§ **EXERCISE PROMPT**:
The answer must reproduce every record exactly, with all pictures omitted.
* * * * * * * * *
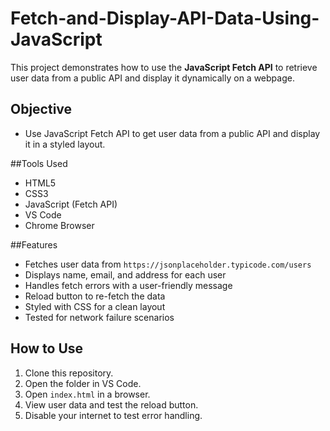 # Fetch-and-Display-API-Data-Using-JavaScript

This project demonstrates how to use the **JavaScript Fetch API** to retrieve user data from a public API and display it dynamically on a webpage.

## Objective
- Use JavaScript Fetch API to get user data from a public API and display it in a styled layout.

##Tools Used
- HTML5
- CSS3
- JavaScript (Fetch API)
- VS Code
- Chrome Browser

##Features
- Fetches user data from `https://jsonplaceholder.typicode.com/users`
- Displays name, email, and address for each user
- Handles fetch errors with a user-friendly message
- Reload button to re-fetch the data
- Styled with CSS for a clean layout
- Tested for network failure scenarios

## How to Use
1. Clone this repository.
2. Open the folder in VS Code.
3. Open `index.html` in a browser.
4. View user data and test the reload button.
5. Disable your internet to test error handling.

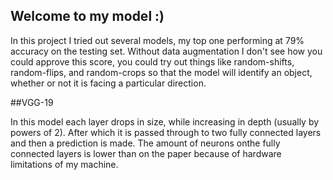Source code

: ## Welcome to my model :)

In this project I tried out several models, my top one performing at 79% accuracy on the testing set. Without data augmentation I don't see how you could approve this score, you could try out things like random-shifts, random-flips, and random-crops so that the model will identify an object, whether or not it is facing a particular direction.

##VGG-19

In this model each layer drops in size, while increasing in depth (usually by powers of 2). After which it is passed through to two fully connected layers and then a prediction is made. The amount of neurons onthe fully connected layers is lower than on the paper because of hardware limitations of my machine.
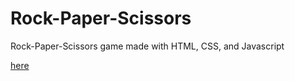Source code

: # Rock-Paper-Scissors

Rock-Paper-Scissors game made with HTML, CSS, and Javascript

[here](https://nicholasmoc.github.io/Rock-Paper-Scissors/)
* * * * * * * * *
§ **FINISHED EXERCISE**:
 # Fetch-and-Display-API-Data-Using-JavaScript

This project demonstrates how to use the **JavaScript Fetch API** to retrieve user data from a public API and display it dynamically on a webpage.

## Objective
- Use JavaScript Fetch API to get user data from a public API and display it in a styled layout.

##Tools Used
- HTML5
- CSS3
- JavaScript (Fetch API)
- VS Code
- Chrome Browser

##Features
- Fetches user data from `https://jsonplaceholder.typicode.com/users`
- Displays name, email, and address for each user
- Handles fetch errors with a user-friendly message
- Reload button to re-fetch the data
- Styled with CSS for a clean layout
- Tested for network failure scenarios

## How to Use
1. Clone this repository.
2. Open the folder in VS Code.
3. Open `index.html` in a browser.
4. View user data and test the reload button.
5. Disable your internet to test error handling.

Source code

: ## Welcome to my model :)

In this project I tried out several models, my top one performing at 79% accuracy on the testing set. Without data augmentation I don't see how you could approve this score, you could try out things like random-shifts, random-flips, and random-crops so that the model will identify an object, whether or not it is facing a particular direction.

##VGG-19

In this model each layer drops in size, while increasing in depth (usually by powers of 2). After which it is passed through to two fully connected layers and then a prediction is made. The amount of neurons onthe fully connected layers is lower than on the paper because of hardware limitations of my machine.
Source code

: # Rock-Paper-Scissors

Rock-Paper-Scissors game made with HTML, CSS, and Javascript

[here](https://nicholasmoc.github.io/Rock-Paper-Scissors/)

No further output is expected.